A finitude é casa humana comum na qual
mora Deus, fonte criadora, poesia.
Silêncio poético!
O barulho
nem sempre expressa o que de mais agudo existe no mundo dos homens. Palavras,
ritmos agitados, passos inquietos podem apenas ser sinais incompletos de fontes
mais profundas. No silêncio é que moram os mistérios dos dizeres. Por
detrás das representações, habita germe sagrado, sopro vital e de sentido
inesgotável. “Não dito” que acompanha, feito penumbra, nomes de pessoas e
coisas. Infeliz de quem somente aprendeu e se acostumou com a fala corriqueira,
com aquilo que todos comentam. São repetidores; não sentiram a beleza de uma
palavra nova, quando nasce. Não sabem o que é poesia. Tornaram-se viciados em
vocabulário, não suportando calar a voz para uma escuta mais atenta.

= Dados para análise =
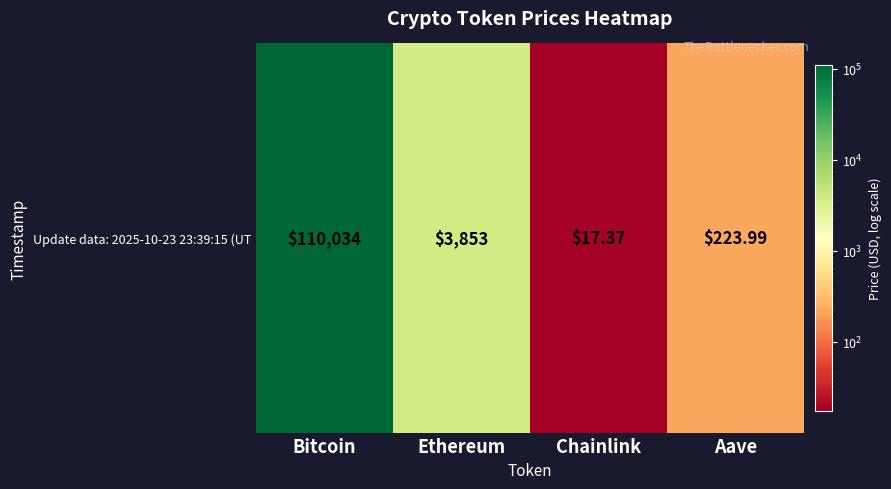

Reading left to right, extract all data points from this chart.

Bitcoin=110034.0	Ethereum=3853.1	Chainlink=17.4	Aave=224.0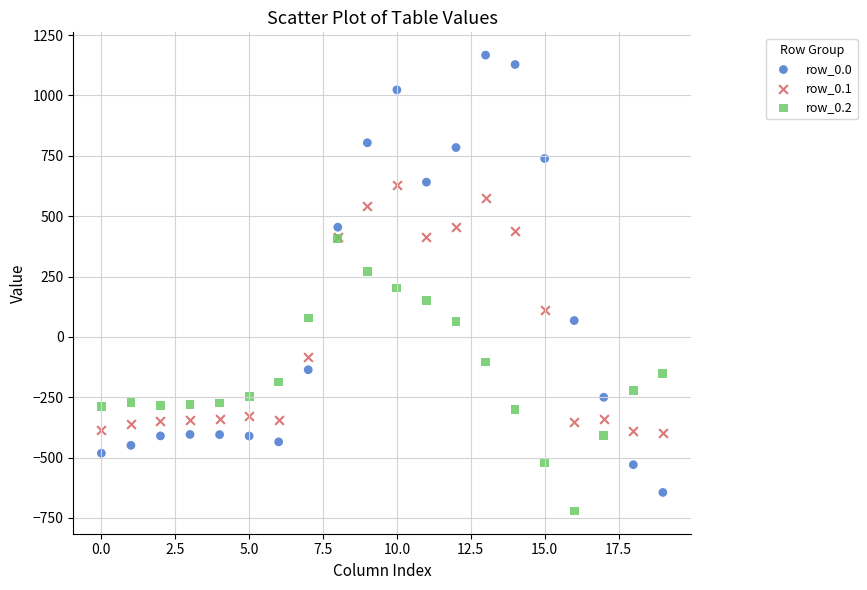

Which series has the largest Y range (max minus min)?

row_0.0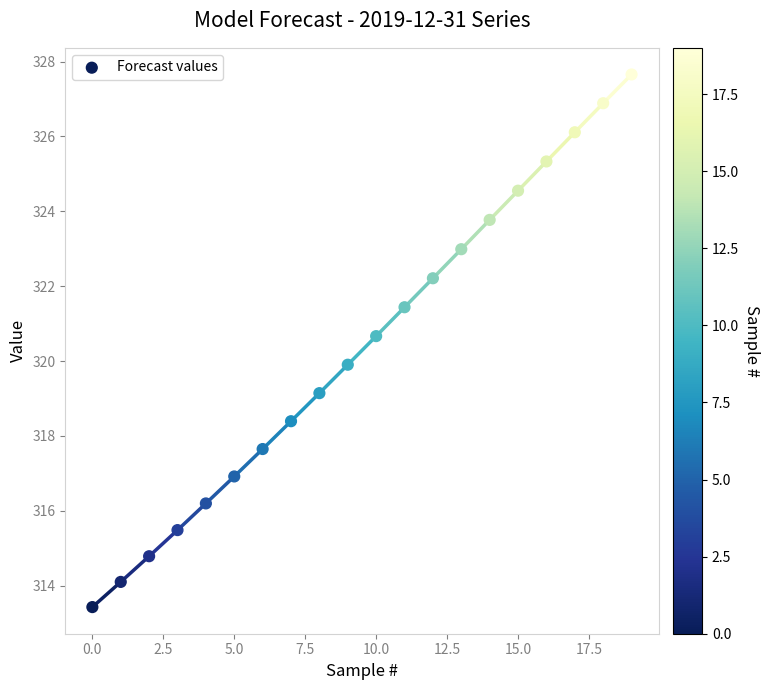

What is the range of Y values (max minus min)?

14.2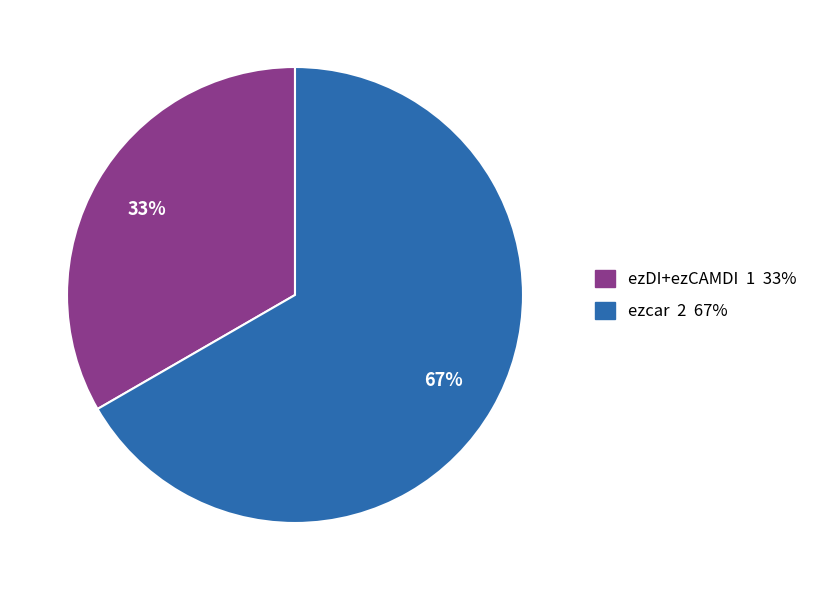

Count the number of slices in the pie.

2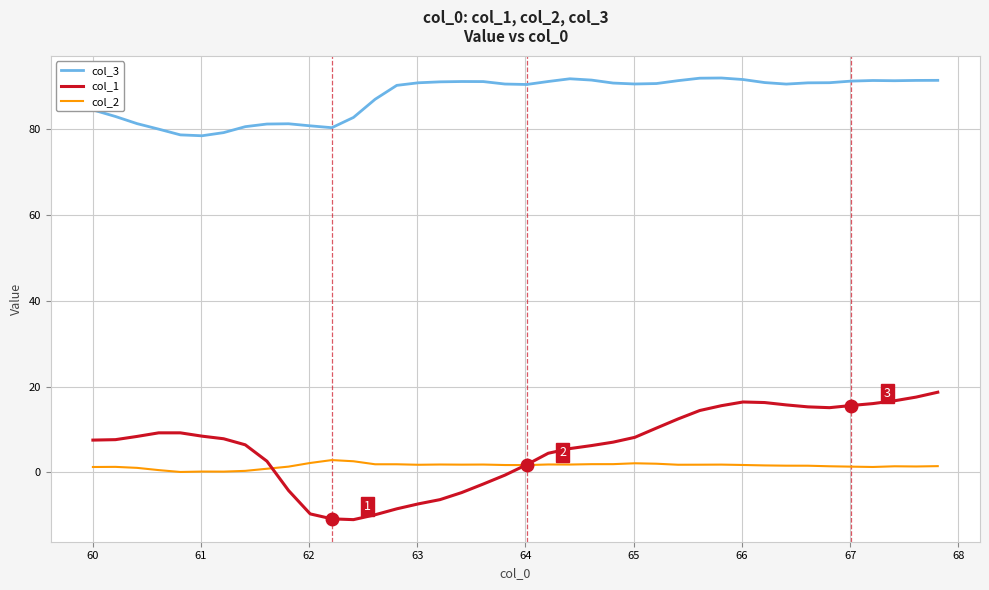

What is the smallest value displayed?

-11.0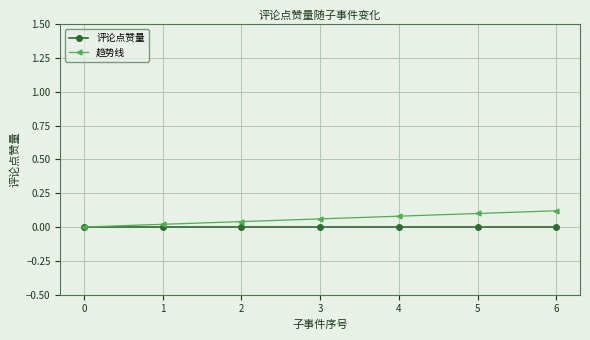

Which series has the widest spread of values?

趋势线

= Sua tarefa =
Resuma em duas frases o trecho sobre o silêncio poético.

= Resposta esperada =
O trecho diz que o barulho nem sempre expressa o que há de mais agudo no mundo dos homens e que é no silêncio que moram os mistérios dos dizeres, com um "não dito" que acompanha os nomes de pessoas e coisas. Quem só aprendeu a fala corriqueira é um repetidor: não sentiu a beleza de uma palavra nova, não sabe o que é poesia e não suporta calar a voz para escutar com mais atenção.